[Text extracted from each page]
__________
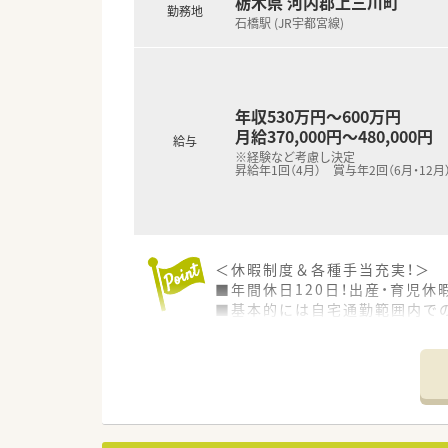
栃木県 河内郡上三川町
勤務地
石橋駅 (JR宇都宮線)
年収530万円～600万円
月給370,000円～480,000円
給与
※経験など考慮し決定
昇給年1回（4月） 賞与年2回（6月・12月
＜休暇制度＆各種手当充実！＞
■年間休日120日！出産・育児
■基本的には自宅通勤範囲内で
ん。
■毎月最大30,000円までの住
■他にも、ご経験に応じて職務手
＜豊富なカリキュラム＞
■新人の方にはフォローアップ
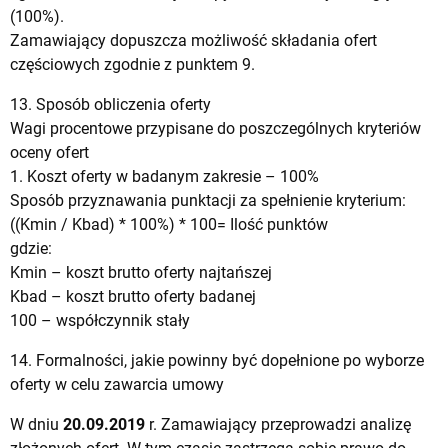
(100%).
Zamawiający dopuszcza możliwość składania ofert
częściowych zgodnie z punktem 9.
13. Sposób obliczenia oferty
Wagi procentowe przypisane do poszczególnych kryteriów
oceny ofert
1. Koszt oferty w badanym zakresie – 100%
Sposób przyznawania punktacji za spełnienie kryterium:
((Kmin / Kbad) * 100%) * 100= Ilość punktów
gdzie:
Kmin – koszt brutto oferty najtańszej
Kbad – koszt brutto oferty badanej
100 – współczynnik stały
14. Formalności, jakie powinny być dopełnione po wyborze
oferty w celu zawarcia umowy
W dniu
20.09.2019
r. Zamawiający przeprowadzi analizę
__________
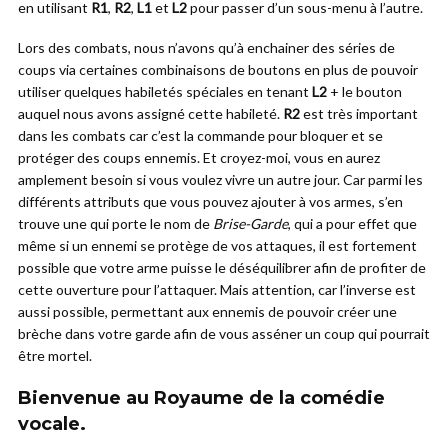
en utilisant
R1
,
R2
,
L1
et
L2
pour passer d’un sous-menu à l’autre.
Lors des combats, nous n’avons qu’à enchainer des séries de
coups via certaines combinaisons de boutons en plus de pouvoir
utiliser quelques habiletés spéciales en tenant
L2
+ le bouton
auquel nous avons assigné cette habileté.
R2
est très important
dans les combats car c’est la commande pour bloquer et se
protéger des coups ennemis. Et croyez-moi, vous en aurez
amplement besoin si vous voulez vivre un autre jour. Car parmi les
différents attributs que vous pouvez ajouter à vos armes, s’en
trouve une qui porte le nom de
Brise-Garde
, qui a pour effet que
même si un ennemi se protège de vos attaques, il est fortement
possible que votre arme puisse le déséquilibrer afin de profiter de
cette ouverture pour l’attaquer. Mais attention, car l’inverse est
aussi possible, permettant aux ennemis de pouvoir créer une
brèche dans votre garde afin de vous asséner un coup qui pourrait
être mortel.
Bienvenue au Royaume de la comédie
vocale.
__________
▸ PROBLEM STATEMENT
Please quote word for word the lines of the data from the line containing "en utilisant" up to and including the line containing "possible que votre".

▸ RESPONSE TO THE TASK
en utilisant
R1
,
R2
,
L1
et
L2
pour passer d’un sous-menu à l’autre.
Lors des combats, nous n’avons qu’à enchainer des séries de
coups via certaines combinaisons de boutons en plus de pouvoir
utiliser quelques habiletés spéciales en tenant
L2
+ le bouton
auquel nous avons assigné cette habileté.
R2
est très important
dans les combats car c’est la commande pour bloquer et se
protéger des coups ennemis. Et croyez-moi, vous en aurez
amplement besoin si vous voulez vivre un autre jour. Car parmi les
différents attributs que vous pouvez ajouter à vos armes, s’en
trouve une qui porte le nom de
Brise-Garde
, qui a pour effet que
même si un ennemi se protège de vos attaques, il est fortement
possible que votre arme puisse le déséquilibrer afin de profiter de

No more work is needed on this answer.